La journée internationale de la femme est célébrée partout dans le monde. L’institut supérieur de formation Ensup ‘Afrique n’est pas en reste. En effet, cette journée est organisée par le club journalisme et communication communément appelé J-com. « C’est la deuxième fois que nous fêtons cette belle journée dédiée à la femme » dira Khadidiatou Gueye, étudiante en 2e année de journalisme et présidente dudit club.

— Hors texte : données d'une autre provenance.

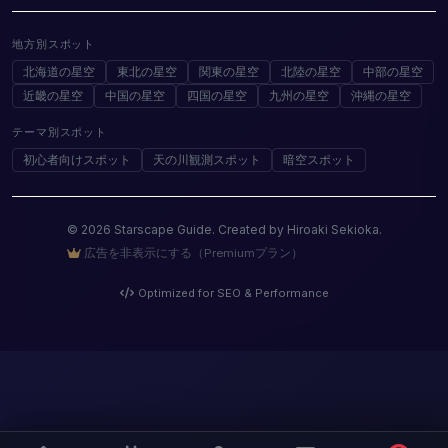
地方別スポット
北海道の星空
東北の星空
関東の星空
北陸の星空
中部の星空
近畿の星空
中国の星空
四国の星空
九州の星空
沖縄の星空
テーマ別スポット
初心者向けスポット
天の川観測スポット
暗空スポット
© 2026 Starscape Guide. Created by Hiroaki Sekioka.
広告を非表示にする（Premiumプラン）
Optimized for SEO & Performance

Ce club au sein duquel est organisé des débats, des séminaires, des sorties pédagogiques entre autres, a choisi, pour cette année le thème « Femmes et Medias ». « Le choix du thème n’est pas fortuit car on voit de plus en plus les femmes qui commencent à se faire une place importante dans le milieu médiatique surtout dans l’audiovisuel ». Le choix de la marraine Coumba Gawlo Seck, directrice de Go-Média et Mamadou Ibra kane du Gfm comme parrain n’en demeure pas moins gratuit aussi, car les parents de cette journée évoluent bien sur dans ce milieu », précise Mme Gueye
La présentatrice de la journée, Mme Diop, professeur à Ensup, est largement revenue sur l’historique de la journée internationale de la femme qui a été reconnue par l’ONU qu’en 1977. Elle demande la reconnaissance de la journée nationale des femmes de Nder qui se sont fait brulées pour ne pas se livrer au maures. Les intervenants étaient pour la plupart des femmes journalistes en l’occurrence Hourey Thiam Preira de la Rts, Léa Soukeyna Niaye de la Tfm, Sofiétou Diouf de kinkeliba parmi tant d’autres. Elles ont axé leurs interventions sur la problématique du genre et la présence des femmes dans les medias. Elle dénoncent surtout la manière dont on traite les sujets relatifs à la femme, qui sont parfois secondaires, dérisoires ou même dégradants mais également le comportement de certaines présentatrices qui vendent plus leur silhouette ou maquillage et ne se préoccupent guère du contenu qu’elle donnent au téléspectateurs .Elles appellent ainsi les étudiants à la compétence et la persévérance dans le métier, à plus de responsabilité, de ne plus s’attarder sur des choses futiles, d’assumer le choix du journalisme en tant que personne et non en tant que femme pour la revalorisation de nos potentiels.